- [Seitentext]:
Jedes Jahr rügt der Bund der Steuerzahler in seinem „Schwarzbuch“ Steuerverschwendung von Städten und Ländern, in diesem Jahr triff es erneut Mainz: Für ein provisorisches Baugerüst habe die Stadt Mainz rund 168.000 Euro bezahlt – weil das Gerüst bereits seit neun Jahren an der Volkshochschule (VHS) Mainz steht. Eigentlich hätte hier längst ein zweites Fluchttreppenhaus gebaut werden sollen, doch statt zwei Jahren blieb das Baugerüst satte neun Jahren stehen.

Gespeicherte Dateneinträge:

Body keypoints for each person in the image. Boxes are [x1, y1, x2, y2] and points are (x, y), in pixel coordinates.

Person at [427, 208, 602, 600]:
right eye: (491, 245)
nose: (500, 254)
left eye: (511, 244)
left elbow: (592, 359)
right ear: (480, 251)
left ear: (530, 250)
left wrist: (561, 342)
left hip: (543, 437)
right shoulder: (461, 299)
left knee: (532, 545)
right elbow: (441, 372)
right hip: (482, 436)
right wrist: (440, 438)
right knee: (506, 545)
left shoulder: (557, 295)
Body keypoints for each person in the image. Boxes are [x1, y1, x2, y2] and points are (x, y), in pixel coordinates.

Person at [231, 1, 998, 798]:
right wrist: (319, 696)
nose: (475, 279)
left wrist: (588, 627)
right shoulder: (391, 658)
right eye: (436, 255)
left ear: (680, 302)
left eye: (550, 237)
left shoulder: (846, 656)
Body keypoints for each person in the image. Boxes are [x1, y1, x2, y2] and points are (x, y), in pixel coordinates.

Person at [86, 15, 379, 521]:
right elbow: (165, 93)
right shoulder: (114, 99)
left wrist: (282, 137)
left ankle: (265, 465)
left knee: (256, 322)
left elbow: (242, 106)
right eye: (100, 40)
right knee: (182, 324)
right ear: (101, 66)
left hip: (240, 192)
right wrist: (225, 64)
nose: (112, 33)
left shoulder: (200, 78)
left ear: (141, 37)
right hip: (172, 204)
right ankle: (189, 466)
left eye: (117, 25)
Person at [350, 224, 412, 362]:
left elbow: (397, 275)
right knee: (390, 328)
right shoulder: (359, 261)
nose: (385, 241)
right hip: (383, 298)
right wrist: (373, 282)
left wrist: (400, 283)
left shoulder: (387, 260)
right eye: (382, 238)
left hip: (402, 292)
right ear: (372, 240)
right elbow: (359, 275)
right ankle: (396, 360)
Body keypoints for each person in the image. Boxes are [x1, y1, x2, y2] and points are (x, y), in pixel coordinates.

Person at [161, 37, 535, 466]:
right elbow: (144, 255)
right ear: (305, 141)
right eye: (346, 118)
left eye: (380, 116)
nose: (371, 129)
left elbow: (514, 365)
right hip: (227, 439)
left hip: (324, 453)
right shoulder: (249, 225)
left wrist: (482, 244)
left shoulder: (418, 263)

- [Verständnis prüfen]:
- 1) Welche Organisationen und Einrichtungen nennt der Seitentext namentlich?
- 2) Gib den Seitentext von „Jedes Jahr rügt“ bis hinunter zu „neun Jahren stehen.“ erneut wieder und benenne dabei „Baugerüst“ in „Stahlgerüst“ um.
Das Material spielt hierfür keine Rolle.

- [Antworten nach Nummer]:
- 1) Bund der Steuerzahler, Stadt Mainz, Volkshochschule (VHS) Mainz

- 2)
Jedes Jahr rügt der Bund der Steuerzahler in seinem „Schwarzbuch“ Steuerverschwendung von Städten und Ländern, in diesem Jahr triff es erneut Mainz: Für ein provisorisches Stahlgerüst habe die Stadt Mainz rund 168.000 Euro bezahlt – weil das Gerüst bereits seit neun Jahren an der Volkshochschule (VHS) Mainz steht. Eigentlich hätte hier längst ein zweites Fluchttreppenhaus gebaut werden sollen, doch statt zwei Jahren blieb das Stahlgerüst satte neun Jahren stehen.